I’m sure most of us have a bunch of books on our shelf or to-read list but never get to actually read them. I enjoy reading and always wanted to read more but somehow couldn’t get myself to read more than the 2-3 on my summer vacation.

Last year I read a great little productivity trick from Jerry Seinfeld. I tried it for two activities which just wouldn’t move to my daily routine: reading and (short) exercise. I don’t use this technique anymore but it did put both of these activities into my regular, almost-daily routine.

How I Read 1000% More Books Than Before

First of all – reading on a daily basis as recommended by Jerry. No matter if it’s just 15 minutes, I always read at least one chapter per day.

I also read at least two books at a time. This is one of the major lessons – if you get bored of one book just move to another. If you don’t like the book, drop it and start with a new one. There’s no use in reading something that you’re not enjoying.

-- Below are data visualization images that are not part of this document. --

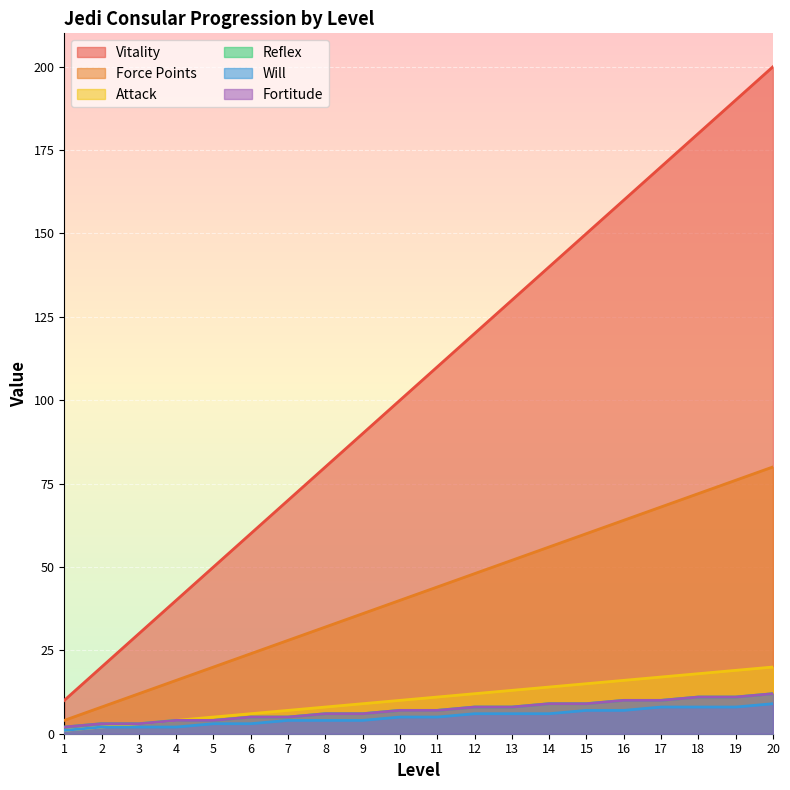

Reading left to right, what are all the values shown in this chart?

Vitality: 10	20	30	40	50	60	70	80	90	100	110	120	130	140	150	160	170	180	190	200
Force Points: 4	8	12	16	20	24	28	32	36	40	44	48	52	56	60	64	68	72	76	80
Attack: 1	2	3	4	5	6	7	8	9	10	11	12	13	14	15	16	17	18	19	20
Reflex: 2	3	3	4	4	5	5	6	6	7	7	8	8	9	9	10	10	11	11	12
Will: 1	2	2	2	3	3	4	4	4	5	5	6	6	6	7	7	8	8	8	9
Fortitude: 2	3	3	4	4	5	5	6	6	7	7	8	8	9	9	10	10	11	11	12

You might think that you can’t keep track of that many books – and you can’t. That’s why I take notes for each book and gather them in Mac Notes (I use Kindle which allows you to easily highlight text). When I finish the book I also summarize the summary in a “tl;dr” (too long, didn’t read in geekspeak). This is the core of the book in 4-5 sentences.

I also read a non-business beside one or two business books.

Everything I read or want to read I keep track of with the free website Good Reads.

Going Forward

Twenty books per year is not really that much. But if you’re like I was, 10+ additional books can make a BIG difference – it did for me. Try it out and let me know how it goes!